The idea of a smart home, or home of tomorrow, has been a popular attraction since the World’s Fairs of the 1930s. The concept of artificial intelligence inside one’s home is second only to flying cars when it comes to imagining the future. Studies show that in addition to efficiency and comfort, people always place safety at the top of their technology wish lists. Over the past ten years, we have come closer than ever to fulfilling all the needs of the modern-day homeowner.

By merging AI such as the internet of things (IoT) with standard home systems and devices, experts in the tech field have set a whole new bar regarding home security. When all devices are interconnected and sharing data on a secure network, you can access the control panel remotely from anywhere on the planet through a mobile user interface. Intruder alerts and theft are a top concern for any homeowner, and smart doorbells have single-handedly reduced the need for manually identifying visitors or person-to-person contact unless desired. In addition, people can use playback to see what occurred while they were not home. 

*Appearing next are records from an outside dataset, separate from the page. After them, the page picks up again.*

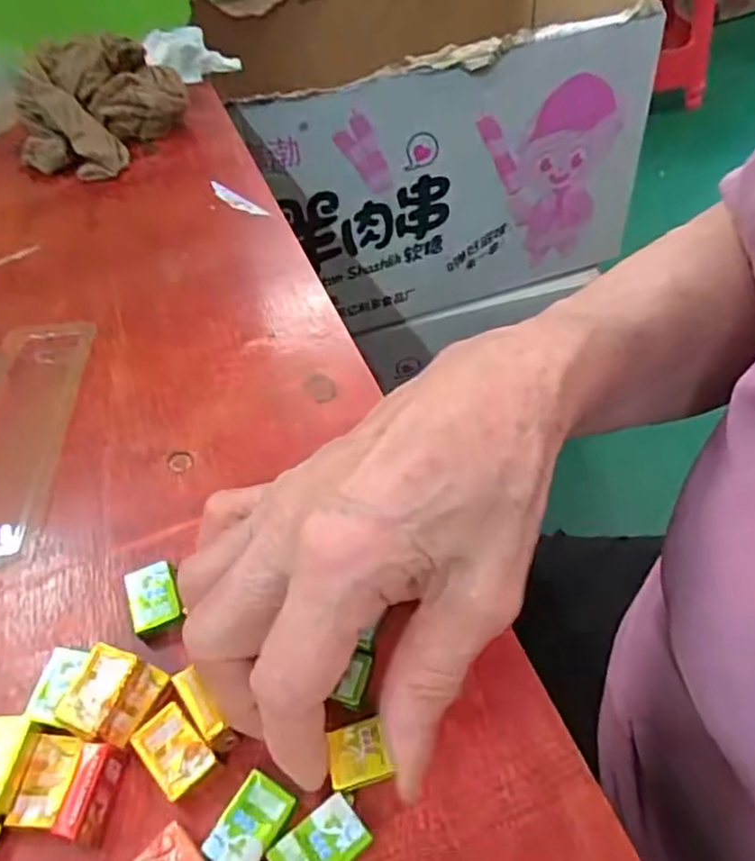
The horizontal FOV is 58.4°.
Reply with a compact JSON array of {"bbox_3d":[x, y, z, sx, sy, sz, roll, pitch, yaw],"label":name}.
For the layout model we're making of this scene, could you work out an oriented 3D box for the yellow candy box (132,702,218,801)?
[{"bbox_3d":[-0.063,0.099,0.209,0.017,0.007,0.026,-37,56,-24],"label":"yellow candy box"}]

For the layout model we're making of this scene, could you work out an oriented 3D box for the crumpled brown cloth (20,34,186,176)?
[{"bbox_3d":[-0.196,-0.227,0.467,0.088,0.059,0.108,28,55,25],"label":"crumpled brown cloth"}]

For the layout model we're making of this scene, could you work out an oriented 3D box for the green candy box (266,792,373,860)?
[{"bbox_3d":[-0.016,0.117,0.189,0.025,0.006,0.016,-33,54,-21],"label":"green candy box"}]

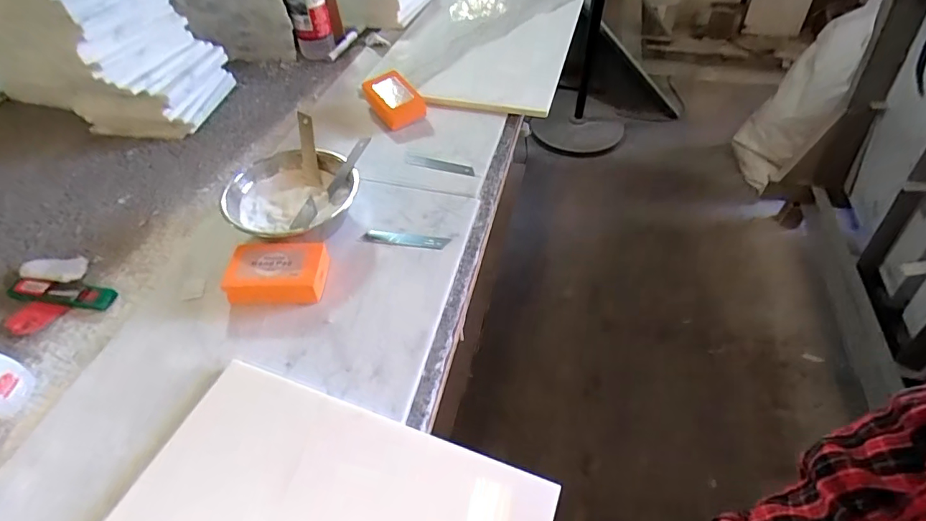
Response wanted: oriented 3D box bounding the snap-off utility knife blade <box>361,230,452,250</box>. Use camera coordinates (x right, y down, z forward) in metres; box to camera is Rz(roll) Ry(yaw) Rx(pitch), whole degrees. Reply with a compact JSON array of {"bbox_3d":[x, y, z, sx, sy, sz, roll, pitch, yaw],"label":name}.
[{"bbox_3d":[-0.067,-0.025,0.564,0.101,0.004,0.021,7,48,9],"label":"snap-off utility knife blade"}]

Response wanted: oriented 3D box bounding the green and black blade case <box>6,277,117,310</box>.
[{"bbox_3d":[-0.438,0.034,0.521,0.127,0.014,0.025,6,48,9],"label":"green and black blade case"}]

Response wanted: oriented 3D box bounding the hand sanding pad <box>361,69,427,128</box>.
[{"bbox_3d":[-0.108,-0.254,0.751,0.069,0.043,0.109,-24,50,-19],"label":"hand sanding pad"}]

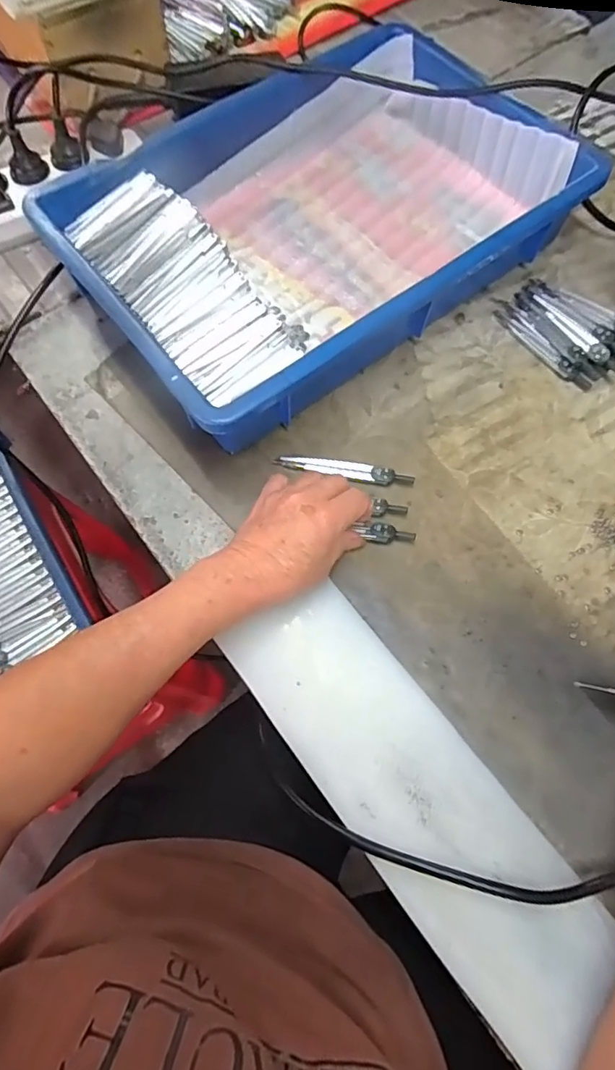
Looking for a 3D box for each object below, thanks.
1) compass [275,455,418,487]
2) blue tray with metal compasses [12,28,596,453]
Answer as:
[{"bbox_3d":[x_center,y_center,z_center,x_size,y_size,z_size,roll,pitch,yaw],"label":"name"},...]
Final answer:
[{"bbox_3d":[0.030,-0.054,0.431,0.112,0.009,0.018,11,69,4],"label":"compass"},{"bbox_3d":[0.009,-0.290,0.480,0.421,0.075,0.289,-37,73,-13],"label":"blue tray with metal compasses"}]

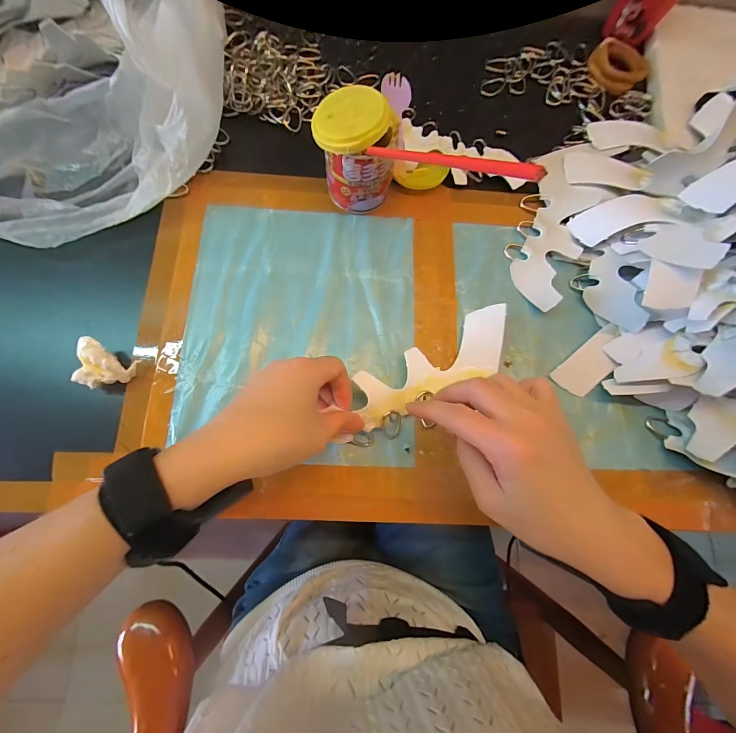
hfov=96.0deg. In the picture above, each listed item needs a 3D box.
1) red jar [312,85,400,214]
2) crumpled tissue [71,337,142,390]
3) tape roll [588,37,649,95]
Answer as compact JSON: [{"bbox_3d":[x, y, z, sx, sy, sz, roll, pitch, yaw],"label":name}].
[{"bbox_3d":[-0.011,-0.194,0.306,0.069,0.085,0.059,9,77,0],"label":"red jar"},{"bbox_3d":[-0.226,0.001,0.283,0.039,0.028,0.036,24,78,4],"label":"crumpled tissue"},{"bbox_3d":[0.297,-0.358,0.392,0.063,0.014,0.063,0,78,-2],"label":"tape roll"}]

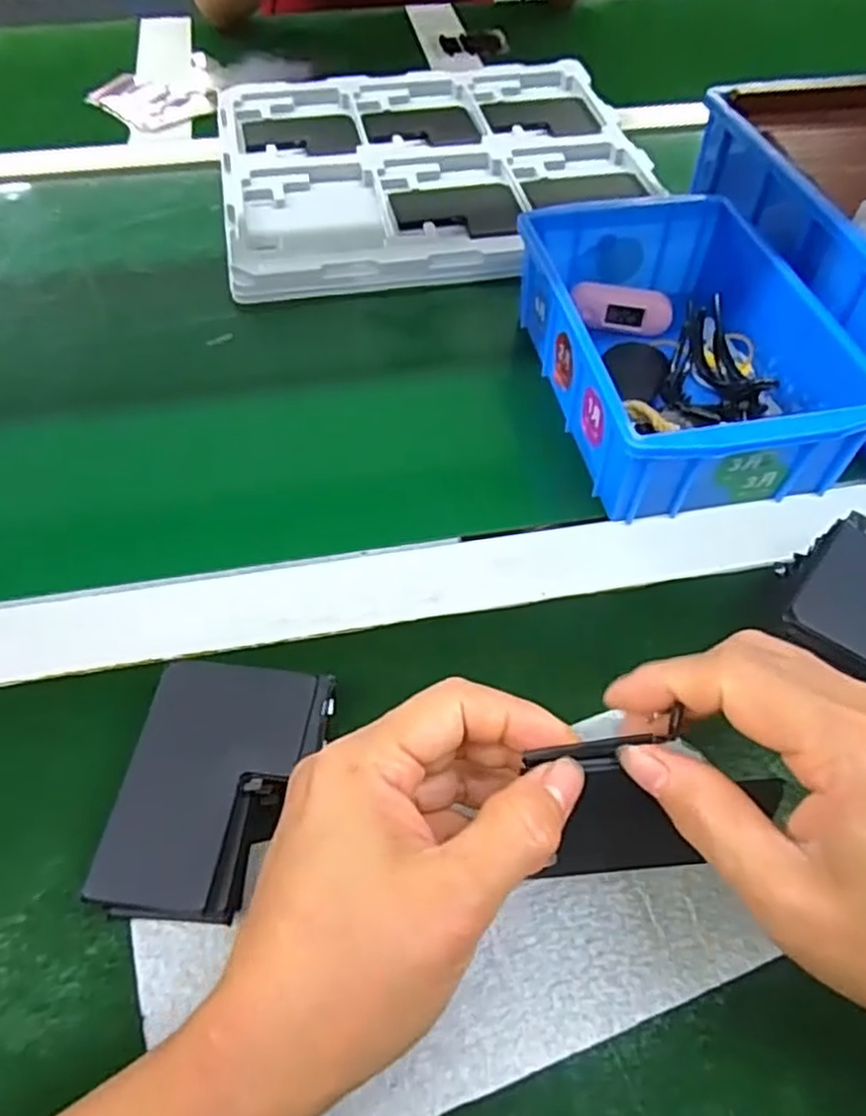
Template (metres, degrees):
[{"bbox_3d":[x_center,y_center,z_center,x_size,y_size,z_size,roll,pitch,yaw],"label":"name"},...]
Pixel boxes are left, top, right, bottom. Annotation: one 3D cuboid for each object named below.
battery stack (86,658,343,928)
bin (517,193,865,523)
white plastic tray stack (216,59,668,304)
[{"bbox_3d":[-0.076,0.085,0.268,0.065,0.023,0.089,6,54,5],"label":"battery stack"},{"bbox_3d":[0.129,-0.116,0.389,0.126,0.051,0.190,-9,54,-6],"label":"bin"},{"bbox_3d":[0.000,-0.301,0.554,0.311,0.022,0.282,-8,54,-7],"label":"white plastic tray stack"}]

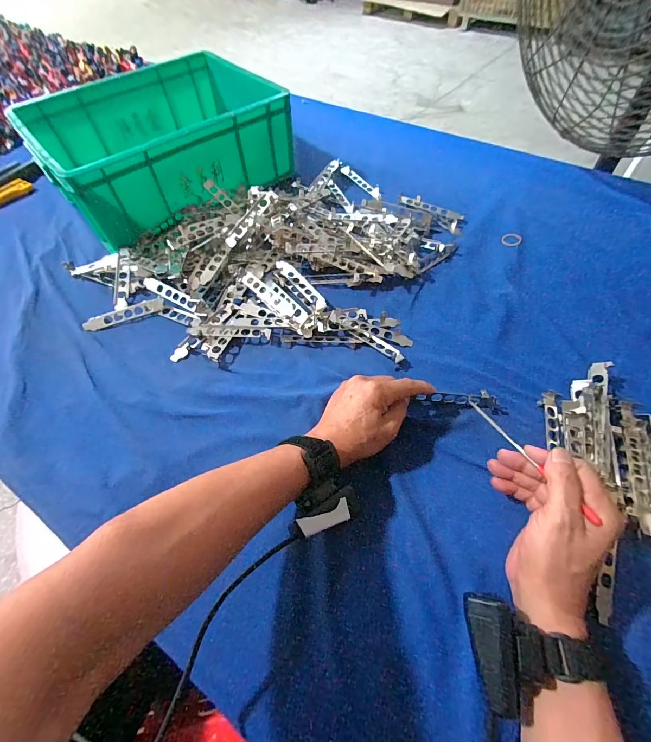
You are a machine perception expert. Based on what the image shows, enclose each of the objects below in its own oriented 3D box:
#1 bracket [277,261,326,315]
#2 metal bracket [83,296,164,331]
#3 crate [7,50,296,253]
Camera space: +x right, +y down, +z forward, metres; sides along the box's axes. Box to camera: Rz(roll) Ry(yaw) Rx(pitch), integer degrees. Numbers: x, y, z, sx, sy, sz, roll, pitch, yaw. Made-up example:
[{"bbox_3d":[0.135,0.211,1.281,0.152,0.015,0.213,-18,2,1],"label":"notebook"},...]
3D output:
[{"bbox_3d":[-0.041,-0.129,0.529,0.033,0.008,0.111,-35,63,-17],"label":"bracket"},{"bbox_3d":[-0.302,-0.084,0.526,0.118,0.008,0.027,-19,60,-9],"label":"metal bracket"},{"bbox_3d":[-0.295,-0.443,0.668,0.429,0.132,0.309,-39,65,-19],"label":"crate"}]

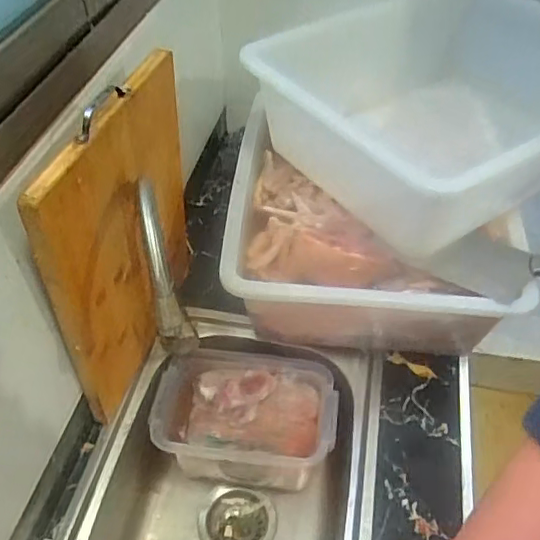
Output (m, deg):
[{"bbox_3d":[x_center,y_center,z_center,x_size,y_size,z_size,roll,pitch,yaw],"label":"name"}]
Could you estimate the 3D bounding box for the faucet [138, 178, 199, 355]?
[{"bbox_3d":[-0.100,0.041,0.615,0.035,0.289,0.132,-9,47,-8],"label":"faucet"}]

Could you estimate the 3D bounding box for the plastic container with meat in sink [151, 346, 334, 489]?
[{"bbox_3d":[-0.032,0.221,0.802,0.233,0.141,0.155,2,47,2],"label":"plastic container with meat in sink"}]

The more advanced the technology, the more adaptable it will be and the less prone to false positives. If a manually-programmed security setup contains a finite, strict amount of parameters, then it will not be able to self-adjust for potential spontaneous scenarios, like a relative visiting with a small child who isn’t aware of opening locked doors. To a smart facial recognition-based system, it can actually learn and improve from past mistakes. The secret of future smart AI home security will be less of a dependency on user input and more on a learning algorithm.

There is a very small segment of the population that can take comfort and security a giant step further. Billionaires such as Bill Gates have smart homes that are decked-out. In addition to having music beyond the wallpaper that can follow guests from room to room, there is also an underwater speaker system in the swimming pool. Guests can also alter the lighting and temperature as they move around inside the house. The personal settings are communicated via a wearable device that the visitors are given upon first entering the home.